The Christmas season had turned my mother cheerful. But I felt there was something excessive about her interest that year in the choosing of the ideal noble fir, in the draping of tinsel and the wrapping of presents, the daily marking of the advent calendar. There hummed beneath her good cheer an undercurrent of dread, as if we were conducting each of our annual rituals for the very last time. I sensed it in her constant smoothing of the dining table’s holiday runner, in her glue-gun repair job of a porcelain Santa Claus cookie jar that had lain broken in the closet for years. It was in the way she crouched low on the FoodPlus linoleum as she searched a bottom shelf for the silver sprinkles we used every year but which FoodPlus no longer carried.

“Things change,” she said. “But not everything has to.”

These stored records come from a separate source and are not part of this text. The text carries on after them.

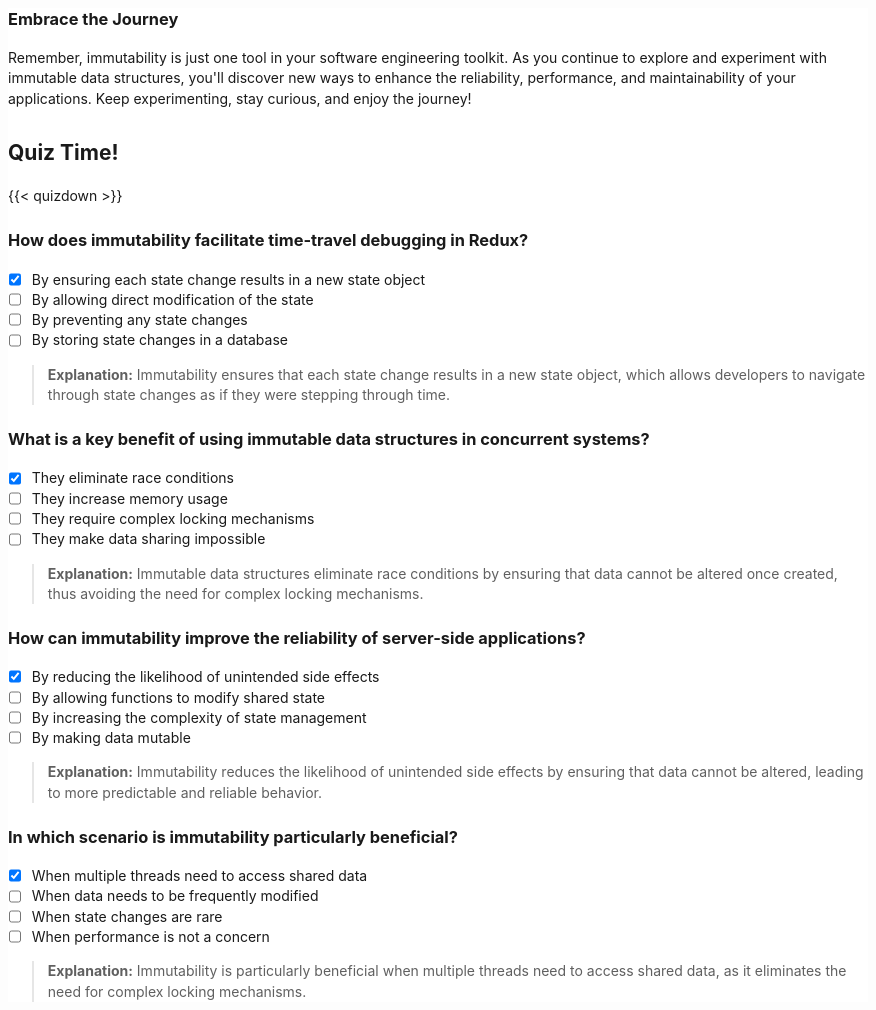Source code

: ### Embrace the Journey

Remember, immutability is just one tool in your software engineering toolkit. As you continue to explore and experiment with immutable data structures, you'll discover new ways to enhance the reliability, performance, and maintainability of your applications. Keep experimenting, stay curious, and enjoy the journey!

## Quiz Time!

{{< quizdown >}}

### How does immutability facilitate time-travel debugging in Redux?

- [x] By ensuring each state change results in a new state object
- [ ] By allowing direct modification of the state
- [ ] By preventing any state changes
- [ ] By storing state changes in a database

> **Explanation:** Immutability ensures that each state change results in a new state object, which allows developers to navigate through state changes as if they were stepping through time.

### What is a key benefit of using immutable data structures in concurrent systems?

- [x] They eliminate race conditions
- [ ] They increase memory usage
- [ ] They require complex locking mechanisms
- [ ] They make data sharing impossible

> **Explanation:** Immutable data structures eliminate race conditions by ensuring that data cannot be altered once created, thus avoiding the need for complex locking mechanisms.

### How can immutability improve the reliability of server-side applications?

- [x] By reducing the likelihood of unintended side effects
- [ ] By allowing functions to modify shared state
- [ ] By increasing the complexity of state management
- [ ] By making data mutable

> **Explanation:** Immutability reduces the likelihood of unintended side effects by ensuring that data cannot be altered, leading to more predictable and reliable behavior.

### In which scenario is immutability particularly beneficial?

- [x] When multiple threads need to access shared data
- [ ] When data needs to be frequently modified
- [ ] When state changes are rare
- [ ] When performance is not a concern

> **Explanation:** Immutability is particularly beneficial when multiple threads need to access shared data, as it eliminates the need for complex locking mechanisms.

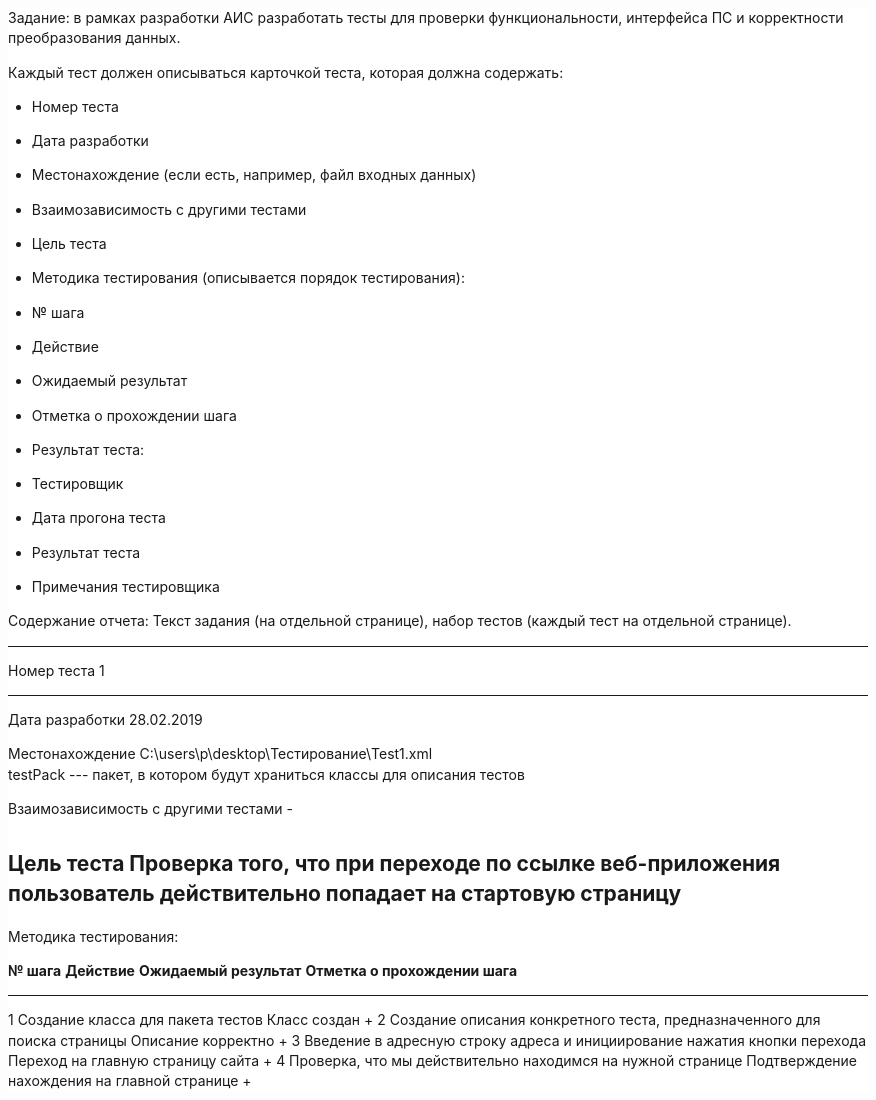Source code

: Задание: в рамках разработки АИС разработать тесты для проверки
функциональности, интерфейса ПС и корректности преобразования данных.

Каждый тест должен описываться карточкой теста, которая должна
содержать:

-   Номер теста

-   Дата разработки

-   Местонахождение (если есть, например, файл входных данных)

-   Взаимозависимость с другими тестами

-   Цель теста

-   Методика тестирования (описывается порядок тестирования):



-   № шага

-   Действие

-   Ожидаемый результат

-   Отметка о прохождении шага



-   Результат теста:



-   Тестировщик

-   Дата прогона теста

-   Результат теста

-   Примечания тестировщика

Содержание отчета: Текст задания (на отдельной странице), набор тестов
(каждый тест на отдельной странице).

  ----------------------------------------------------------------------------------------------------------------------------------------------------------
  Номер теста                           1
  ------------------------------------- --------------------------------------------------------------------------------------------------------------------
  Дата разработки                       28.02.2019

  Местонахождение                       C:\\users\\p\\desktop\\Тестирование\\Test1.xml\
                                        testPack --- пакет, в котором будут храниться классы для описания тестов

  Взаимозависимость с другими тестами   \-

  Цель теста                            Проверка того, что при переходе по ссылке веб-приложения пользователь действительно попадает на стартовую страницу
  ----------------------------------------------------------------------------------------------------------------------------------------------------------

Методика тестирования:

  **№ шага**   **Действие**                                                                **Ожидаемый результат**                        **Отметка о прохождении шага**
  ------------ --------------------------------------------------------------------------- ---------------------------------------------- --------------------------------
  1            Создание класса для пакета тестов                                           Класс создан                                   \+
  2            Создание описания конкретного теста, предназначенного для поиска страницы   Описание корректно                             \+
  3            Введение в адресную строку адреса и инициирование нажатия кнопки перехода   Переход на главную страницу сайта              \+
  4            Проверка, что мы действительно находимся на нужной странице                 Подтверждение нахождения на главной странице   \+
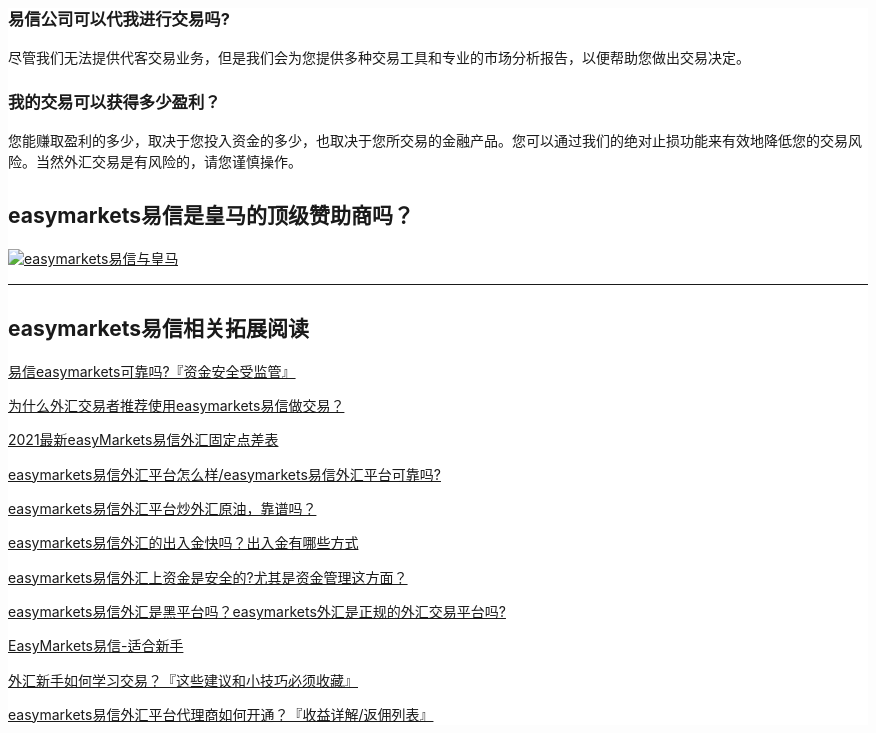 ### 易信公司可以代我进行交易吗?

尽管我们无法提供代客交易业务，但是我们会为您提供多种交易工具和专业的市场分析报告，以便帮助您做出交易决定。

### 我的交易可以获得多少盈利？

您能赚取盈利的多少，取决于您投入资金的多少，也取决于您所交易的金融产品。您可以通过我们的绝对止损功能来有效地降低您的交易风险。当然外汇交易是有风险的，请您谨慎操作。

## easymarkets易信是皇马的顶级赞助商吗？

[![easymarkets易信与皇马](https://we.laowei8.com/wp-content/uploads/2020/09/3e484dbe5580acf7e65c993868628c54-1.jpg)](https://www.realmadrid.com/en/news/2020/09/01/easymarkets-is-real-madrids-new-sponsor-for-the-2020/21-season)

* * *

## easymarkets易信相关拓展阅读

[易信easymarkets可靠吗?『资金安全受监管』](https://we.laowei8.com/question/is-easymarkets-reliable)

[为什么外汇交易者推荐使用easymarkets易信做交易？](https://we.laowei8.com/question/why-easymarkets)

[2021最新easyMarkets易信外汇固定点差表](https://we.laowei8.com/easymarkets-spreads)

[easymarkets易信外汇平台怎么样/easymarkets易信外汇平台可靠吗?](https://we.laowei8.com/question/how-about-easymarkets)

[easymarkets易信外汇平台炒外汇原油，靠谱吗？](https://we.laowei8.com/question/easymarkets-trading)

[easymarkets易信外汇的出入金快吗？出入金有哪些方式](https://we.laowei8.com/question/easymarkets-draw-money)

[easymarkets易信外汇上资金是安全的?尤其是资金管理这方面？](https://we.laowei8.com/question/easymarkets-safe)

[easymarkets易信外汇是黑平台吗？easymarkets外汇是正规的外汇交易平台吗?](https://we.laowei8.com/question/easymarkets-black-platform)

[EasyMarkets易信-适合新手](https://we.laowei8.com/product/easymarkets-review)

[外汇新手如何学习交易？『这些建议和小技巧必须收藏』](https://we.laowei8.com/question/how-beginners-learn-to-trade)

[easymarkets易信外汇平台代理商如何开通？『收益详解/返佣列表』](https://we.laowei8.com/question/easymarkets-agent)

When the last batch of cookies came out of the oven, we filled one whole tin for my grandfather and then divided up the rest for teachers and friends.

“Let’s bring some to Sylvia, too,” I said, leaning on the counter while a buttery scrap of dough dissolved in my mouth. The last batch of stars lay cooling on a rack.

“I don’t think so,” said my mother. She was wrapping each bundle of cookies in green and red cellophane, her fingers working gingerly to preserve the frosting.

“Why not?” I asked.

“It’s not a good idea.”

Both cats appeared at the kitchen door and began to scratch furiously on the glass. They had a taste for sweet things, so they were not allowed inside until the mixing bowls had been washed, the cookie cutters cleaned, the pastry bag emptied and put away.

“But why?” I asked again.

“We didn’t make enough cookies to give them out to everyone we’ve ever met.”

My mother had never forbidden me to talk to Sylvia or the other real-timers. It was never explicitly said. But it didn’t need to be said. I understood well that I was supposed to keep my distance from them, from Sylvia especially. And mostly, that’s exactly what I did.

But I felt sorry for Sylvia, so later that day, when the oven was off and the kitchen cleaned and my mother asleep on the couch, I collected a handful of cookies from our pantry, tied them with red ribbon, and left the house.

I waited a long time on Sylvia’s doorstep before the knob turned and the door swung open, revealing a sleepy Sylvia in a purple silk robe, looking ballerina-thin as she leaned against the doorframe, her hair pulled back in a loose red bun. It was nearly my dinnertime, but the sun was high in the sky—late morning in the natural day.